Richmond Hill Mayor David West agreed tree-cutting can feel devastating.
“It changes the look of a neighbourhood; people get really upset ... I don't want to diminish that, but it’s a balancing act,” he added. “We can say no to an application, but if that’s the only reason, we would get slaughtered at the Ontario Land Tribunal."
Phil Pothen sees it differently.
“These low-density neighbourhoods are Ontario’s biggest environmental problem,” the Ontario environment program manager for Environmental Defence, an environmental advocacy group, said. “They build in C02 emissions, they push sprawl into actual wildlife habitat, and we desperately need more homes.”
While trees should not be removed to expand existing single-family homes -- this squanders trees and construction labour and materials desperately need to build more homes -- Pothen said trees should never stand in the way of denser development that keeps protected Greenbelt land from being eroded.
“Every home that gets added to an existing neighbourhood is a win for the environment,” he said. “It is saving trees and farmland in places that are much more environmentally sensitive ... one less piece of natural heritage that doesn’t get lost.”
Residents fighting back in Beaufort Hills say neighbourhoods blessed with older trees are worthy of protection.
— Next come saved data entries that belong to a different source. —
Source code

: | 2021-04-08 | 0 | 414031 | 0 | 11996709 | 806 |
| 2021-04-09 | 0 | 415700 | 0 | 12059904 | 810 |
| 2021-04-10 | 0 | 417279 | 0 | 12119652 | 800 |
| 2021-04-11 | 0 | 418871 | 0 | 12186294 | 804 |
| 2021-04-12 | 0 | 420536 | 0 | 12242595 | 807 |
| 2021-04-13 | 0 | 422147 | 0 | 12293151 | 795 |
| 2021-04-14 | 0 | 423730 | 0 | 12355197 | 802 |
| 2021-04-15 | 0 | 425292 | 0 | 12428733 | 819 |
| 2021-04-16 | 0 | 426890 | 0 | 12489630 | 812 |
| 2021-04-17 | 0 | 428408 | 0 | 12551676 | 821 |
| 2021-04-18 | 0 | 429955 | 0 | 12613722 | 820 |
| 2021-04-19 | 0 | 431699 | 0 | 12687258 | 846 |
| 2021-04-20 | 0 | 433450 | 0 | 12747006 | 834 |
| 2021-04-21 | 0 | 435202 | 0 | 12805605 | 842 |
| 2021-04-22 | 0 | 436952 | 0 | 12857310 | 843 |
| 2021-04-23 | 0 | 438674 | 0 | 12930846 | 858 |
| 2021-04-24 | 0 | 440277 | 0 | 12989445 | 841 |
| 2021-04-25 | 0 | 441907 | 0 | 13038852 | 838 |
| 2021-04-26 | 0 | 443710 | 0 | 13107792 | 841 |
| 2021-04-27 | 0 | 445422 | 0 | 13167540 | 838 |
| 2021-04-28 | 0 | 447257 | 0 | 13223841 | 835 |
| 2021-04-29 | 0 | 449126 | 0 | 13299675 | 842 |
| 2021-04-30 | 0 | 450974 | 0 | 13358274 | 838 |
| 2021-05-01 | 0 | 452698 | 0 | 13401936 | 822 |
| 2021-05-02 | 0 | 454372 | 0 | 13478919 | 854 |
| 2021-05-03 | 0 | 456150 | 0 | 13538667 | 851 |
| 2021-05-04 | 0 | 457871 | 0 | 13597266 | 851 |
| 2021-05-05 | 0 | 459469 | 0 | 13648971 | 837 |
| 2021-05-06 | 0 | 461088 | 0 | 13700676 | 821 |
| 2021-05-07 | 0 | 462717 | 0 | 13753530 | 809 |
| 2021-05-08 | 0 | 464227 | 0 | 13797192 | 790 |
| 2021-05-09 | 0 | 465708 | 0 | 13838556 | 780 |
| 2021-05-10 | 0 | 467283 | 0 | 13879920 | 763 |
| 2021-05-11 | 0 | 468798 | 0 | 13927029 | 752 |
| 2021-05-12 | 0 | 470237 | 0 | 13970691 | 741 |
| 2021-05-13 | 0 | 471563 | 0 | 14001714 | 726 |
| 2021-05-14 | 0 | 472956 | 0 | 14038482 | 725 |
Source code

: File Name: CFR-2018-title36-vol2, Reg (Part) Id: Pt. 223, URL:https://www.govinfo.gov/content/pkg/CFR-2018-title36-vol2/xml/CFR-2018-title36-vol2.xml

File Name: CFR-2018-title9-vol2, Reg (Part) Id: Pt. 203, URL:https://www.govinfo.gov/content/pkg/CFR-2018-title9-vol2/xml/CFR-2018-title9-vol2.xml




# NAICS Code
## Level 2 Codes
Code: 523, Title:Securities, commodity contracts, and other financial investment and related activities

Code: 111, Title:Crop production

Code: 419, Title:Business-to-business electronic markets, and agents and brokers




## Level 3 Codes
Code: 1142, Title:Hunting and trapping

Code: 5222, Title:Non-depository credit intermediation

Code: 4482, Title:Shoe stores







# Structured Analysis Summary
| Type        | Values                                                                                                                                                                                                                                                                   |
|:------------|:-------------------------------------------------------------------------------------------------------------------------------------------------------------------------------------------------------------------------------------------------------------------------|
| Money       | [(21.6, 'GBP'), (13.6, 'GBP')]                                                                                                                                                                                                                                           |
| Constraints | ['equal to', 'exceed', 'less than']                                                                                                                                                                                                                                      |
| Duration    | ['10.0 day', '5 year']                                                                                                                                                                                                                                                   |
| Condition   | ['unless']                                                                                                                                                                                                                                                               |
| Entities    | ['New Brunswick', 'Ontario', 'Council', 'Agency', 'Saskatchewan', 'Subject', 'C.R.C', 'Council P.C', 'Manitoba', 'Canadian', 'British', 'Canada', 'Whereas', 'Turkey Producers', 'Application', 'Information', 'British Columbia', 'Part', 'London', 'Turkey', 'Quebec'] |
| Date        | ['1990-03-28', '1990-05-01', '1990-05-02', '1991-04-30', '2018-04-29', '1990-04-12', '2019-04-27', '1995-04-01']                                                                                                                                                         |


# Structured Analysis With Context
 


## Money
They suggest ways to encourage preservation: education helping homeowners understand why and how to keep their trees healthy, infill relegated to areas with transit and jobs, requirements for builders to plan around existing trees, limits on percentage of trees that may be removed, and requirements that builders replace lost trees with new ones in nearby parks or boulevards.
“This is the biggest investment in our life,” Alana Kanaka said. “Many of us bought because of the beauty of the area ... This isn’t helping with housing. It’s destroying a beautiful community for profit.”